■ **Задание 1**
Перепишите без изменений часть отрывка о Крымове: начните со слов «Ей как-то рассказали, что» и остановитесь после слов «отказывались его соединить.».
■ **Задание 2**
Переведите на английский язык предложение из отрывка о Крымове: «Все это заставляет нас следить за судьбой Крымова с искренним и острым сочувствием».
■ **Задание 3**
Продолжите отрывок о Крымове, начав сразу после его последнего предложения.

■ **Фрагмент текста**
^^^^^^^^^^^^^^^^

Все поднялись и, стоя, запели каждый на своем языке.
Женя была охвачена общим торжественным чувством. Она увидела, как по щекам Крымова сбежали две слезы.
Ей как-то рассказали, что на одном ответственном совещании Крымов делал доклад, и его резко критиковали…
…она замечала, что те, кто звонил ему часто и запросто, звонили все реже, и когда он им звонил – секретари иногда отказывались его соединить.
Все эти – и многие другие – подробности, всплывающие то в воспоминаниях самого Крымова, то его жены Жени, достаточно ясно рисуют не только облик этого человека, но и дают нам вполне ясное понятие обо всех сложностях, превратностях и перипетиях его судьбы. Совершенно очевидно, что Крымов – старый большевик, участник Гражданской войны, бывший коминтерновец, – случайно уцелевший осколок рухнувшего, вдребезги разбившегося мира. И так же очевидно, что он – обречен: война лишь оттянула, отдалила на время его неизбежный арест.
Все это заставляет нас следить за судьбой Крымова с искренним и острым сочувствием. И сочувствие это еще усиливается, обостряется тем, что знакомимся мы с Крымовым в самый драматический момент его жизни, когда его бросает горячо любимая им жена, Евгения Николаевна, Женя, – та самая, у которой когда-то от волнения холодели пальцы, когда на большом московском заводе он делал доклад и по огромному залу пробегал ветерок волнения.
По мере того как все ближе узнаем мы этого человека и открываются нам другие его черты, – бескорыстие, честность, благородство в отношениях с близкими, высокое сознание своего солдатского долга, – это наше сочувствие к нему растет все больше и больше. Но в какой-то момент этот сильный, незаурядный характер открывается нам другой своей стороной, и все это наше сочувствие вдруг гаснет. И даже не просто гаснет, а превращается в свою противоположность: в холодную, резкую антипатию.

^^^^^^^^^^^^^^^^

■ **Данные для анализа**

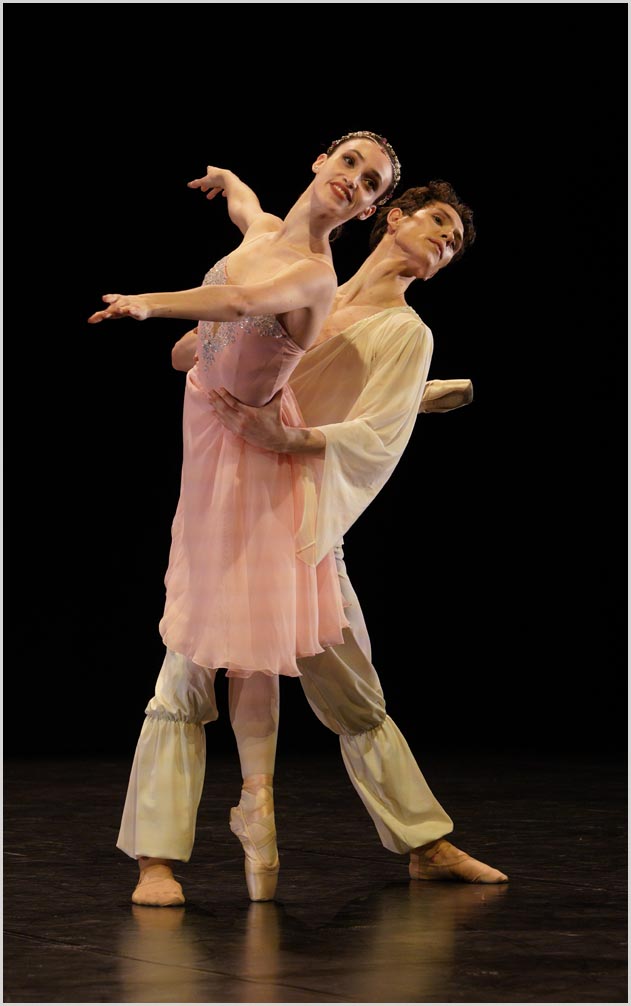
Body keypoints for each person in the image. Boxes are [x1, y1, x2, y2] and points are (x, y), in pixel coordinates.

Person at [88, 132, 402, 906]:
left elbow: (235, 303)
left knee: (235, 640)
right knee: (235, 639)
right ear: (320, 161)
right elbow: (248, 211)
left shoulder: (313, 274)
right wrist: (229, 180)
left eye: (370, 183)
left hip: (249, 458)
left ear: (369, 209)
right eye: (348, 162)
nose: (353, 180)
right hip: (212, 441)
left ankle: (240, 815)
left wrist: (150, 304)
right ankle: (252, 809)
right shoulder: (265, 233)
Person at [171, 169, 508, 890]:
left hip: (304, 516)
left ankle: (424, 842)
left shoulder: (406, 331)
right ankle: (156, 856)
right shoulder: (311, 281)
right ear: (394, 217)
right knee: (187, 671)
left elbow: (376, 433)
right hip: (235, 501)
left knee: (351, 682)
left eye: (453, 245)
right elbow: (210, 348)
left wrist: (291, 437)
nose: (444, 241)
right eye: (437, 223)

^^^^^^^^^^^^^^^^

■ **Результат 1**
Ей как-то рассказали, что на одном ответственном совещании Крымов делал доклад, и его резко критиковали…
…она замечала, что те, кто звонил ему часто и запросто, звонили все реже, и когда он им звонил – секретари иногда отказывались его соединить.

■ **Результат 2**
All this makes us follow Krymov's fate with sincere and keen sympathy.

■ **Результат 3**
Крымова посылают в «дом Грекова». (Это легендарный «дом Павлова», о котором написаны десятки военных очерков, статей, стихов). Посылают, чтобы он «по-партийному» разобрался с этой анархической вольницей, о которой говорят, что это – «не воинское подразделение, а какая-то Парижская коммуна».
И Крымов начинает разбираться:
Сапер с головой, перевязанной окровавленным, грязным бинтом, спросил:
– А вот насчет колхозов, товарищ комиссар? Как бы их ликвидировать после войны?
– Оно бы неплохо докладик на этот счет, – сказал Греков.
– Я не лекции пришел к вам читать, – сказал Крымов. – Я военный комиссар, я пришел, чтобы преодолеть вашу недопустимую партизанщину.
– Преодолевайте, – сказал Греков. – А вот кто будет немцев преодолевать?
– Найдутся, не беспокойтесь. Не за супом я пришел, как вы выражаетесь, а большевистскую кашу сварить.
– Что ж, преодолевайте, – сказал Греков. – Варите кашу.
Крымов, посмеиваясь и в то же время серьезно, перебил:
– А понадобится, и вас, Греков, с большевистской кашей съедят.
В устах Крымова – это не пустая угроза. И Греков это понимает.
Когда стемнело и они остались одни, Крымов завел с «управдомом» (так все звали Грекова) откровенный разговор:
– Давайте, Греков, поговорим всерьез и начистоту. Чего вы хотите?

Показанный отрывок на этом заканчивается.